**Work to complete**
Copy the data word for word, from its first line through the line that contains "genus: Superstitionia", including both of those lines.

**Rows**
********
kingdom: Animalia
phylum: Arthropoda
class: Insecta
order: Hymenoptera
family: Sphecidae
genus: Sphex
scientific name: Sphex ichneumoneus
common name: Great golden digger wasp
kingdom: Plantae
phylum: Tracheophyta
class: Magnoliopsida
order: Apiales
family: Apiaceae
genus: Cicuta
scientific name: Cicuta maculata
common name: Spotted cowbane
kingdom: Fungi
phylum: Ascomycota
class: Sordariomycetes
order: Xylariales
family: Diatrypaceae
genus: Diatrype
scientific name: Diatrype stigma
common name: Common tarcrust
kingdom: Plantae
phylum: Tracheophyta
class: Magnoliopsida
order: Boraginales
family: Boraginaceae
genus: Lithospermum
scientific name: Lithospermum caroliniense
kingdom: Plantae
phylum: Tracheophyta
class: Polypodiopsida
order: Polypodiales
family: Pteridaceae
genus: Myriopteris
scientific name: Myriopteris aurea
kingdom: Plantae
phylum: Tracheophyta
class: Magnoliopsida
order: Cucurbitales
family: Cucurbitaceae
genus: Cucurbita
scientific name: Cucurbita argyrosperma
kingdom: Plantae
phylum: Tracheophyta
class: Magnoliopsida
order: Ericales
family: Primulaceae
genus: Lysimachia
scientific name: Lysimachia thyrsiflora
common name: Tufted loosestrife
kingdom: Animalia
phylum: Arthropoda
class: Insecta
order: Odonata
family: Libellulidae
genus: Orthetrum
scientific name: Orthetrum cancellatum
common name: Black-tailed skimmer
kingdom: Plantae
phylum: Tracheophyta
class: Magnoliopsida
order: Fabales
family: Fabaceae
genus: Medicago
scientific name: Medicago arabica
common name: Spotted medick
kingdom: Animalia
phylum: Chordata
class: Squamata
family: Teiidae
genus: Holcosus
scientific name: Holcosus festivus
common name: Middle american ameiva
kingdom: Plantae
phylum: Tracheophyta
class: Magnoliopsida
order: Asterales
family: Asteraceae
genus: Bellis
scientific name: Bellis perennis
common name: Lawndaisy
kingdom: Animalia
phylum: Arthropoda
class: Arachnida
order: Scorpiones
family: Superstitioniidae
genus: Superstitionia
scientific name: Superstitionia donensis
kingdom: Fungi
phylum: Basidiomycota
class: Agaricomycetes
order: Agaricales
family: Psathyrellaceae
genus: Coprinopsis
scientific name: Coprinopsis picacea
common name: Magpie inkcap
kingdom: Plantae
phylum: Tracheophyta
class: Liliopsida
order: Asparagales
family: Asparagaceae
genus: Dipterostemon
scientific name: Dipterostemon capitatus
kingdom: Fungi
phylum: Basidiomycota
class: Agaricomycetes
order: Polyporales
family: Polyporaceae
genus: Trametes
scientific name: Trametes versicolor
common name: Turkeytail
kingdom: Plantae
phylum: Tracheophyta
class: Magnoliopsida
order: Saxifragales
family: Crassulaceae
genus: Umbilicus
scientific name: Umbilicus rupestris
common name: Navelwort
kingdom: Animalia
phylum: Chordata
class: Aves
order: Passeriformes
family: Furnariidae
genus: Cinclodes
********
**Completed exercise**
kingdom: Animalia
phylum: Arthropoda
class: Insecta
order: Hymenoptera
family: Sphecidae
genus: Sphex
scientific name: Sphex ichneumoneus
common name: Great golden digger wasp
kingdom: Plantae
phylum: Tracheophyta
class: Magnoliopsida
order: Apiales
family: Apiaceae
genus: Cicuta
scientific name: Cicuta maculata
common name: Spotted cowbane
kingdom: Fungi
phylum: Ascomycota
class: Sordariomycetes
order: Xylariales
family: Diatrypaceae
genus: Diatrype
scientific name: Diatrype stigma
common name: Common tarcrust
kingdom: Plantae
phylum: Tracheophyta
class: Magnoliopsida
order: Boraginales
family: Boraginaceae
genus: Lithospermum
scientific name: Lithospermum caroliniense
kingdom: Plantae
phylum: Tracheophyta
class: Polypodiopsida
order: Polypodiales
family: Pteridaceae
genus: Myriopteris
scientific name: Myriopteris aurea
kingdom: Plantae
phylum: Tracheophyta
class: Magnoliopsida
order: Cucurbitales
family: Cucurbitaceae
genus: Cucurbita
scientific name: Cucurbita argyrosperma
kingdom: Plantae
phylum: Tracheophyta
class: Magnoliopsida
order: Ericales
family: Primulaceae
genus: Lysimachia
scientific name: Lysimachia thyrsiflora
common name: Tufted loosestrife
kingdom: Animalia
phylum: Arthropoda
class: Insecta
order: Odonata
family: Libellulidae
genus: Orthetrum
scientific name: Orthetrum cancellatum
common name: Black-tailed skimmer
kingdom: Plantae
phylum: Tracheophyta
class: Magnoliopsida
order: Fabales
family: Fabaceae
genus: Medicago
scientific name: Medicago arabica
common name: Spotted medick
kingdom: Animalia
phylum: Chordata
class: Squamata
family: Teiidae
genus: Holcosus
scientific name: Holcosus festivus
common name: Middle american ameiva
kingdom: Plantae
phylum: Tracheophyta
class: Magnoliopsida
order: Asterales
family: Asteraceae
genus: Bellis
scientific name: Bellis perennis
common name: Lawndaisy
kingdom: Animalia
phylum: Arthropoda
class: Arachnida
order: Scorpiones
family: Superstitioniidae
genus: Superstitionia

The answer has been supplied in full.